A quick reflection on the FOMC statement

Federal Reserve issues FOMC statement
As expected, the FOMC raised the short term rate another 0.25% to a range of 1.00%-1.25%. It feels like we are finally in a consistent hiking cycle. More importantly, we need to look past the headlines.

The most interesting development was a few phrases about decreasing the over $4.4tn balance sheet later this year along with an addendum outlining the process. I think this is an optimistic goal as I don’t believe we should see a balance sheet reduction until we get the short term rate up around 1.75%-2.0%. Obviously this is possible as the FOMC can still raise the short term rate 0.25% in September and 0.50% in December while simultaneously enacting the balance sheet reduction program. While this is optimistic (perhaps not realistic nor healthy), I would be more than happy to see balance sheet reduction this year.

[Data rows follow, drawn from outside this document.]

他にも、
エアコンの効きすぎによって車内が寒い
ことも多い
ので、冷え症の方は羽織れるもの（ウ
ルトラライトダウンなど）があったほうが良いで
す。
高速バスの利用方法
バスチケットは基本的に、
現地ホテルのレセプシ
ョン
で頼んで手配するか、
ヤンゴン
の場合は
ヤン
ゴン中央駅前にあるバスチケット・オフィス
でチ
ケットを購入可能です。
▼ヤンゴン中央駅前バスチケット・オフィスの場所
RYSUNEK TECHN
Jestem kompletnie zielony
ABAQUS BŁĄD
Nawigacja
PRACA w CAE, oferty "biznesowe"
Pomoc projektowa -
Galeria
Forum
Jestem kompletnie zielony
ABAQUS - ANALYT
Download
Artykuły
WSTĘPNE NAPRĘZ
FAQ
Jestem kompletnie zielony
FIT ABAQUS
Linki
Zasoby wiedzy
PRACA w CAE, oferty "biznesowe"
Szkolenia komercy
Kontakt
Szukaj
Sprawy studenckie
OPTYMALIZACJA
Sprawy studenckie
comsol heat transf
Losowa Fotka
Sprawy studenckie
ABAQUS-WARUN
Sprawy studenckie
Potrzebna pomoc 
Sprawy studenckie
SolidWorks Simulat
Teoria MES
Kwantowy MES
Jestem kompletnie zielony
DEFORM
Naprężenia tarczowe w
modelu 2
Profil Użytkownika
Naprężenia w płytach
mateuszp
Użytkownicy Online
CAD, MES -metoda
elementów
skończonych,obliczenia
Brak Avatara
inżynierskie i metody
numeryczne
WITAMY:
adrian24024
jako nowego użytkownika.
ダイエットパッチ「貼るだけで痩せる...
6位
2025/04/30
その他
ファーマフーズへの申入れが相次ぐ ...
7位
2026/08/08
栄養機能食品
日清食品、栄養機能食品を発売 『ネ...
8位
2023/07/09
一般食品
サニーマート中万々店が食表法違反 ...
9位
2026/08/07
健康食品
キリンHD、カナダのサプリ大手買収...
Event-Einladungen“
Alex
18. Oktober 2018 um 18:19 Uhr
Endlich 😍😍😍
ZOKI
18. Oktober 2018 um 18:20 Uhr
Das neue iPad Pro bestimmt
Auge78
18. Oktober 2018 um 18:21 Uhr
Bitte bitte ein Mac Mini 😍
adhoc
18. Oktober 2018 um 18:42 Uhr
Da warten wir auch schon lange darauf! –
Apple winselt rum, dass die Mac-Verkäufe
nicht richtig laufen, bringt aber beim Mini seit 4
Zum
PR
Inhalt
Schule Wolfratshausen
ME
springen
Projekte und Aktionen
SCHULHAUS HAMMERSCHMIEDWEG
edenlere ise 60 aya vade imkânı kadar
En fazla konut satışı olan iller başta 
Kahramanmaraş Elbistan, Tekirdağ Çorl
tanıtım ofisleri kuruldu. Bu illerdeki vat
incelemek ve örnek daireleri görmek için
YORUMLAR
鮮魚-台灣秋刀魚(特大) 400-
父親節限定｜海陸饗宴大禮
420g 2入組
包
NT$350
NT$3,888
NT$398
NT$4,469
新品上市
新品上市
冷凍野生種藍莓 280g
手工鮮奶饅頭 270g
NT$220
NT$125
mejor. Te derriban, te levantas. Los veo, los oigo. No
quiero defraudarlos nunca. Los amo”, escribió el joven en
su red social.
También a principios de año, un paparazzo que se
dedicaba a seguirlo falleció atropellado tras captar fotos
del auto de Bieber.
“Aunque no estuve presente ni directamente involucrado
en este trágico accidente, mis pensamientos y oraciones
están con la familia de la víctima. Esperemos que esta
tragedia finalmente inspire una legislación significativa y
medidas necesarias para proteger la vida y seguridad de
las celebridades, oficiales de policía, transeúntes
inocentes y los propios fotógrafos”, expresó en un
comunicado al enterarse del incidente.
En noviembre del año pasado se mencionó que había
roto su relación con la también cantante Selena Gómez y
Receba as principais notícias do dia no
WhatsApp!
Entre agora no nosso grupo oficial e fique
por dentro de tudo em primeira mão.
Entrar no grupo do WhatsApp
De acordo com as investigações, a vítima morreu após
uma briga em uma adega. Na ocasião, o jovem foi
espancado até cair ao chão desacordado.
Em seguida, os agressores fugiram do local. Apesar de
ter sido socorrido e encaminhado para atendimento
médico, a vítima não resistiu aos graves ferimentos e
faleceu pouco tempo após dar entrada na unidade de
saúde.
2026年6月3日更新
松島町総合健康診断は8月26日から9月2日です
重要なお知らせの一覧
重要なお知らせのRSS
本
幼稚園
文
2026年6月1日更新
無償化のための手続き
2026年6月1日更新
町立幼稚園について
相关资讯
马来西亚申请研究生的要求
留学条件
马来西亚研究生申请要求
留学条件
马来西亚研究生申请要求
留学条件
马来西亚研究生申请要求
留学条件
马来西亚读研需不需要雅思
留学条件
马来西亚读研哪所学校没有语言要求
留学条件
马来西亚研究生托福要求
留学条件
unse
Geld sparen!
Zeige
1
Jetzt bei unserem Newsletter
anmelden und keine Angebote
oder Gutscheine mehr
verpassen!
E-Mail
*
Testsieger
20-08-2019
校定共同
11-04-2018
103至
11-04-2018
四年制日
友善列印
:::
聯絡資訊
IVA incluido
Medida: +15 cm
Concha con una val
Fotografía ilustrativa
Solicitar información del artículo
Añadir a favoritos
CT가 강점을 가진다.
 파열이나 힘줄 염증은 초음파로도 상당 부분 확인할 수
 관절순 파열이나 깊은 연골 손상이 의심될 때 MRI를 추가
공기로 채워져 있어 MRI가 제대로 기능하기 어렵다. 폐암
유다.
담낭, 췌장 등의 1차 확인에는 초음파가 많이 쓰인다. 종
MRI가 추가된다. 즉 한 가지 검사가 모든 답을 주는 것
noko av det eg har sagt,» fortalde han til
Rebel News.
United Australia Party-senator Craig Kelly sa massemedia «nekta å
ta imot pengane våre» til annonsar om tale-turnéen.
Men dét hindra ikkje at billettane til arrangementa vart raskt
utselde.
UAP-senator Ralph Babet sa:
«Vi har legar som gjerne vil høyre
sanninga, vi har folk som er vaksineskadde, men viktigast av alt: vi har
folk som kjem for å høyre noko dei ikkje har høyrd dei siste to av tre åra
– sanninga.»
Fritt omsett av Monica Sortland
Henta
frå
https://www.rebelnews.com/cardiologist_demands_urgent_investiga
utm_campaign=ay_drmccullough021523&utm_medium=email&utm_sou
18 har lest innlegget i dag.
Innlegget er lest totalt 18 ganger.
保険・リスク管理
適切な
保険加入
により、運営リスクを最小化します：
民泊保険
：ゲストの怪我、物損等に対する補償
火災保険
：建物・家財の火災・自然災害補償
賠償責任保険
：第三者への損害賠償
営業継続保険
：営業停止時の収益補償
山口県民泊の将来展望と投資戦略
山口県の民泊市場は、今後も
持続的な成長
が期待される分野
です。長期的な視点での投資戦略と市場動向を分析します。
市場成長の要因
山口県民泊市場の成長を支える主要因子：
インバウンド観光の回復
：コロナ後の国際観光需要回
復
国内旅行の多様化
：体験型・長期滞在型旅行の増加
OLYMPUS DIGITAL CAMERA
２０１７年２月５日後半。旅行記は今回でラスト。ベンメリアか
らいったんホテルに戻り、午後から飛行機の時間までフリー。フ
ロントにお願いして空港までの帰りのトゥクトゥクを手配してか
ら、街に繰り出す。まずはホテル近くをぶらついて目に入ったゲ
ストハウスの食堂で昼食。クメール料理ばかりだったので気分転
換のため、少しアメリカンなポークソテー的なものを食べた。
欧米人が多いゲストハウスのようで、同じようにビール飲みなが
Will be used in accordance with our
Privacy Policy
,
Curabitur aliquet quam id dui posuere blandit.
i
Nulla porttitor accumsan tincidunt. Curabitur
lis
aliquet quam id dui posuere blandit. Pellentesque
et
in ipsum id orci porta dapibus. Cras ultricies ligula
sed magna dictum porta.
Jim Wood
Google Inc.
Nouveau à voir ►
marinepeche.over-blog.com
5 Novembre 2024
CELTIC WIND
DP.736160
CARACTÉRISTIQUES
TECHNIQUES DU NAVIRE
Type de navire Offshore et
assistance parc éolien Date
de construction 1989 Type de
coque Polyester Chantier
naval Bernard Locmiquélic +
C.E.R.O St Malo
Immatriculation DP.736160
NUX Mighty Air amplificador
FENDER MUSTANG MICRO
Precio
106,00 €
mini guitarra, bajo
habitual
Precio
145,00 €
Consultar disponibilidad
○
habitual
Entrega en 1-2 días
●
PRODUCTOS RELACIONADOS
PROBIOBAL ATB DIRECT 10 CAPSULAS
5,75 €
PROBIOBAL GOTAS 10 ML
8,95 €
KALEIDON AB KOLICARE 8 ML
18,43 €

The other development that stands out to me is Chairwoman Yellen’s comments that everything being is in place for higher inflation. I’ve been touting this for some time, so either we are correct or blissfully ignorant of reality. Lastly, I tend to believe Chairwoman Yellen is using an oft forgotten central bank policy tool: the power of words. Often times by telling market participants inflation will pick up is enough to cause a little more inflation as expectations for inflation typically filter through the system to cause real inflation.